In the background hovered the power-sharing agreement with Gantz that many think Netanyahu never intended to honor, and the prime minister’s corruption trial, which he could derail by forming a more pliant coalition that would pass legislation shielding him from prosecution.
“Netanyahu is taking us to elections just so he doesn’t have to show up in court,” Gantz said in a statement. The prime minister’s trial on bribery and fraud charges is set to kick into high gear in February.
Their marriage of inconvenience broke down after Likud reneged on its pledge to support a two-year budget through 2021. The tussle was as much about politics as economics. A one-year plan would have given Netanyahu a loophole to bring down the government over next year’s budget before Gantz could become premier next November.

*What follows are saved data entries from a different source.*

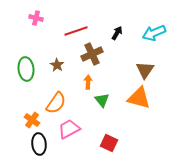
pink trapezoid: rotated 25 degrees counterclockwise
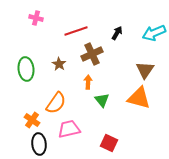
brown star: moved 2 px right, 1 px up
pink trapezoid: rotated 15 degrees clockwise
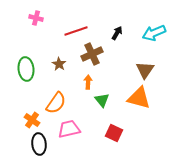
red square: moved 5 px right, 10 px up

The men made a last-ditch effort to avert the vote after popular former cabinet minister Gideon Sa’ar bolted Likud earlier this month to form his own party. But rebel lawmakers in both Blue and White and Likud forced a new election early Tuesday by rejecting a bill that would have briefly extended the budget deadline to give Netanyahu and Gantz more time to try to reach a compromise.

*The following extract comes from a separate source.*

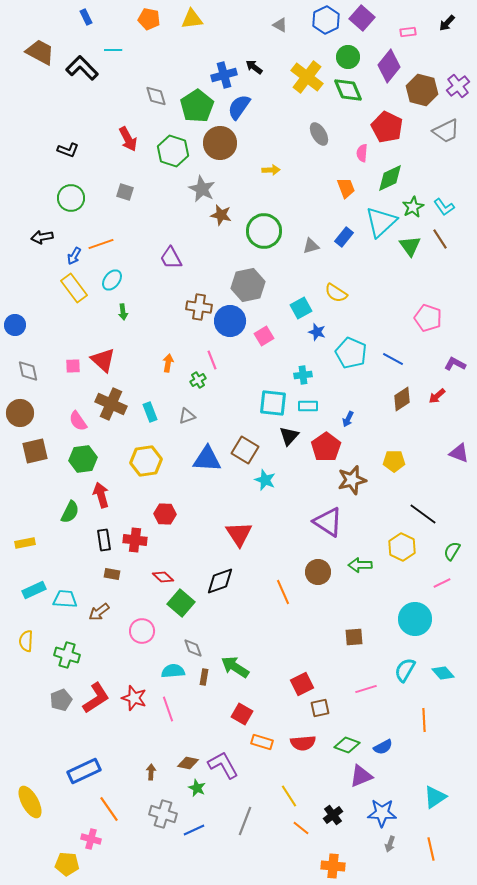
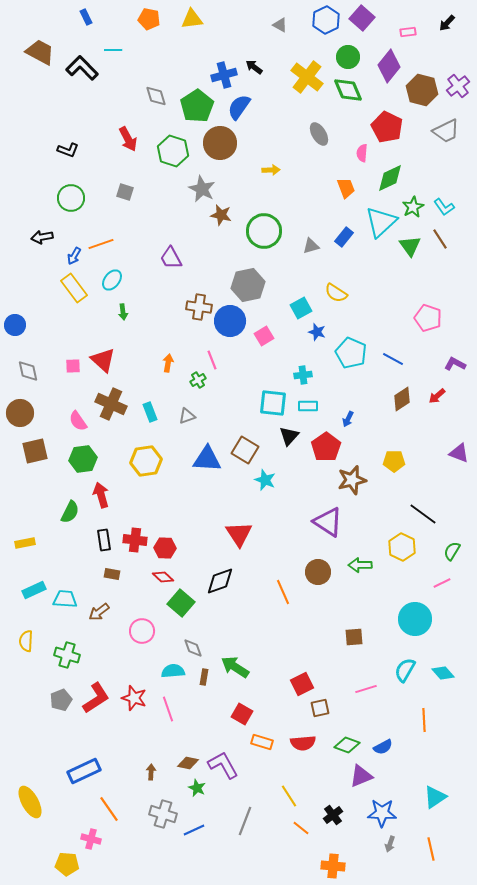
red hexagon at (165, 514): moved 34 px down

Both leaders will enter the contest badly weakened. Support for Netanyahu has sunken following a bungled reopening of the economy after the government was installed in mid-May. Protests against his leadership have drawn thousands across the country weekly since late June.
Polls suggest the nationalist Sa’ar might be able to siphon off enough voters from both the right and center to unseat the country’s longest-serving leader.
Gantz’s Blue and White, which splintered after he teamed up with Netanyahu, is now hovering dangerously close to the threshold for entering parliament, the surveys show.
“Israel’s ongoing political crisis will continue as long as Netanyahu remains prime minister and a government cannot be formed without him,” said Yohanan Plesner, president of the Israel Democracy Institute research center.
“We enter this election with a clear advantage in polls for the political right, but also the growing possibility of a coalition that refuses to cooperate with Netanyahu.”